There are maps covered with pins and handwritten notes.  Heart-shaped boxes filled with broken glass and newspaper clippings. A video of a woman covered in striped fabric dancing with a bee.

I return for a third time to a piece titled, “Love Letter.”  It is long and tall, like a body.  With hair at the top, words winding down the center, like buttons, and rocks circling the bottom.  The artist, Sherry Antonini writes, “Love Letter is a meditation on listening inward and noticing outward; on persistence and on beginning again with what is left over.”

I read the poem running down her torso again.  It is still too much to take in.  So I photograph it – in pieces.
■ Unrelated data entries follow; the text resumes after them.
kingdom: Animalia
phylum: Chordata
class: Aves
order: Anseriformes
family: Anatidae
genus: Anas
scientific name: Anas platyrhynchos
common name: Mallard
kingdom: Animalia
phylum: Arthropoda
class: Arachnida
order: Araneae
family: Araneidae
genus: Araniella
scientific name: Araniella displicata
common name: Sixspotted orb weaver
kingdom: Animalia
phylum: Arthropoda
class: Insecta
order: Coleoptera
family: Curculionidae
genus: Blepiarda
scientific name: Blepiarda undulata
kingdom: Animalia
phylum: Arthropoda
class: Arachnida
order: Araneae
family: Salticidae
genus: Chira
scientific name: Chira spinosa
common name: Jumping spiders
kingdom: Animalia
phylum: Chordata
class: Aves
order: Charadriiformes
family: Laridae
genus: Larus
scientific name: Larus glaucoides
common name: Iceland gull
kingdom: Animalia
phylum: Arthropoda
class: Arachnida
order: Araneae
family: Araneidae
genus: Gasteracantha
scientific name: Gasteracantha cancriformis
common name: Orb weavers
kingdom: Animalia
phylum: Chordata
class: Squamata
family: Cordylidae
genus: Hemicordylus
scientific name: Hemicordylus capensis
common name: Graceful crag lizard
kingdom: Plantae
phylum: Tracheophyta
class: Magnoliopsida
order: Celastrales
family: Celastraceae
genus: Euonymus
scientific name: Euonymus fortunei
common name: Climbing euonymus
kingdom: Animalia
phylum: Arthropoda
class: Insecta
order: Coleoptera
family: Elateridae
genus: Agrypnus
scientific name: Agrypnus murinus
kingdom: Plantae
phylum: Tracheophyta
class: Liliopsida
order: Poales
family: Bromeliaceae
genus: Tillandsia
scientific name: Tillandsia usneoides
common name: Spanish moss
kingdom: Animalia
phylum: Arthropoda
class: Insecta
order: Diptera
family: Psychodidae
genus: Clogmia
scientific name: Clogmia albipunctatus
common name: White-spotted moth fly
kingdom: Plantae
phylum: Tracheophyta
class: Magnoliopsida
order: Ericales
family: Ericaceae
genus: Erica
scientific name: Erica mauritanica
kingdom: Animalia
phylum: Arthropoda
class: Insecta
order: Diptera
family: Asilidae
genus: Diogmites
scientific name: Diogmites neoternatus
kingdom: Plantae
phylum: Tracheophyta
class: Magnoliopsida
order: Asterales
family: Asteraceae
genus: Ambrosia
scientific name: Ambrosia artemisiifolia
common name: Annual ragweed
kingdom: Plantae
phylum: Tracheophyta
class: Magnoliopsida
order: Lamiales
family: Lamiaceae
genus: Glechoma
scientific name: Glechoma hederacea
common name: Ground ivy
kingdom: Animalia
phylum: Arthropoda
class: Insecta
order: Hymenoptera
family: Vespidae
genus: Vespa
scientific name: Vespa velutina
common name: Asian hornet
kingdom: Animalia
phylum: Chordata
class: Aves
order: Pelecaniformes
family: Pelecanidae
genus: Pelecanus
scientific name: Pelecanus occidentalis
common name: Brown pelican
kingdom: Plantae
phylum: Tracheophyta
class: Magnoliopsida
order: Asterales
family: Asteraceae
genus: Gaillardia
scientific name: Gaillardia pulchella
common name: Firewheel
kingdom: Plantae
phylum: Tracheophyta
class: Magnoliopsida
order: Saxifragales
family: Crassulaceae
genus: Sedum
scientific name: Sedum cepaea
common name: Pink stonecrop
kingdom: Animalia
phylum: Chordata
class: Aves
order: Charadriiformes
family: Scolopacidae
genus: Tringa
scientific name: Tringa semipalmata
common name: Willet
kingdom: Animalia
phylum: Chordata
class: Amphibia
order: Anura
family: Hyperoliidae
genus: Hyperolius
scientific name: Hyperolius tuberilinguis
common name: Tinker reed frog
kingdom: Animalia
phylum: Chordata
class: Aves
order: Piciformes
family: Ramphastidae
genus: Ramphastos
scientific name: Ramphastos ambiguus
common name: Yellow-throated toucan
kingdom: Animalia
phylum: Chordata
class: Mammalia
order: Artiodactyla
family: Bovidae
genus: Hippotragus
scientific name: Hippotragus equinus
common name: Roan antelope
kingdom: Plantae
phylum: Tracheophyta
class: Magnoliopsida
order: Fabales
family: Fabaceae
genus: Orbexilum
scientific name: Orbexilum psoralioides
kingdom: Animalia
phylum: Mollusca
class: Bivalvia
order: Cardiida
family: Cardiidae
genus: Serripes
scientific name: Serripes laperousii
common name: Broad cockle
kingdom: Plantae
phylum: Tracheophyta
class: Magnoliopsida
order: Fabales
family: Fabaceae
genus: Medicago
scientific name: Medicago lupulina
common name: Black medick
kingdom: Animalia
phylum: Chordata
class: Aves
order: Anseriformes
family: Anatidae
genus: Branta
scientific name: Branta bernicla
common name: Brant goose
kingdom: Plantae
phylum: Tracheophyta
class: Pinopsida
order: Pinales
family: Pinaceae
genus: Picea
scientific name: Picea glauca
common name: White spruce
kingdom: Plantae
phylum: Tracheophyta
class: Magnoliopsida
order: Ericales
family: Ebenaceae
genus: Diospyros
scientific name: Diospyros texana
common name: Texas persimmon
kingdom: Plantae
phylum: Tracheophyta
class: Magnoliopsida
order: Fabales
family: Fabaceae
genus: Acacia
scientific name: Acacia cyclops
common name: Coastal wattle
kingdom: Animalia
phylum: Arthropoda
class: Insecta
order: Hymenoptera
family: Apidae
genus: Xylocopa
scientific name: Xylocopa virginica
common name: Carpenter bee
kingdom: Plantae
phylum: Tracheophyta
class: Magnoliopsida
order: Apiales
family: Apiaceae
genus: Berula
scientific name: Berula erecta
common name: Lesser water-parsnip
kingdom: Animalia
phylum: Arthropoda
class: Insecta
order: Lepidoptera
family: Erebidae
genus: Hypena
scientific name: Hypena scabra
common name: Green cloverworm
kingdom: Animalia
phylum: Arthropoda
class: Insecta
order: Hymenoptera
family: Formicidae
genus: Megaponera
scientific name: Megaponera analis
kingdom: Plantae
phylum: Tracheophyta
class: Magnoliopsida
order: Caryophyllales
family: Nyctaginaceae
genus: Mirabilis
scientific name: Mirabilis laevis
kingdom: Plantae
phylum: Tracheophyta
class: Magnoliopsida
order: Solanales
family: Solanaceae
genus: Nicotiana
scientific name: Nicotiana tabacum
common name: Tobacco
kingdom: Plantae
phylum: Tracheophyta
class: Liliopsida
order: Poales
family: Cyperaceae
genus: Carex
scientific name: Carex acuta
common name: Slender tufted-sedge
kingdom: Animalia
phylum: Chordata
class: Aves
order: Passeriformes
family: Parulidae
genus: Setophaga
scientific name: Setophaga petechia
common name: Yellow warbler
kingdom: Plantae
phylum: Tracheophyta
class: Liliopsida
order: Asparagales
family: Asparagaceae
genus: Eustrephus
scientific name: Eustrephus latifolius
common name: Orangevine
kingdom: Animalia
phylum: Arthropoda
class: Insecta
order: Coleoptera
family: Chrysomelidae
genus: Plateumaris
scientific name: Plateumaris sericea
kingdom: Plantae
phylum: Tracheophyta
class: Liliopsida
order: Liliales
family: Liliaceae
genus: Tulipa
“Keep time.  But throw away most other things, including reasons to worry…Watch for signs, however small.  Push through with ideas, envisioning them as even bigger than you think they deserve to be.  Do this until you can once again see yourself shine…

"Love Letter."  Artist, Sherry Antonini.
“Love Letter.” Artist, Sherry Antonini.

“Make a list of the things you hold at core.  Those essences nearly forgotten, cast aside for too long…Months or years it is that you have been bound tight and stilled, silenced in some darkness.  But the beauty of light is insistent…

“First, you fill up a room, then you empty it, one piece at a time and all in its right time.  No one can tell you not to.  Or that you can’t.  That you never will.  Or won’t ever again.

“When you rotate the stones point them in line with your heart’s desire, you put your hands once again on your own gleam of power and touch possibility.”

I head toward the front door as my friends are entering.  Unplanned.  Serendipity.  I meet them, filled, spilling over.  Love.  Joy.  And later, this man who makes me smile big, on Skype.  He notices my grin and tells me he likes it.  I read him the poem, still trying to sort my way through it.  Intimacy.  Faith.  Desire.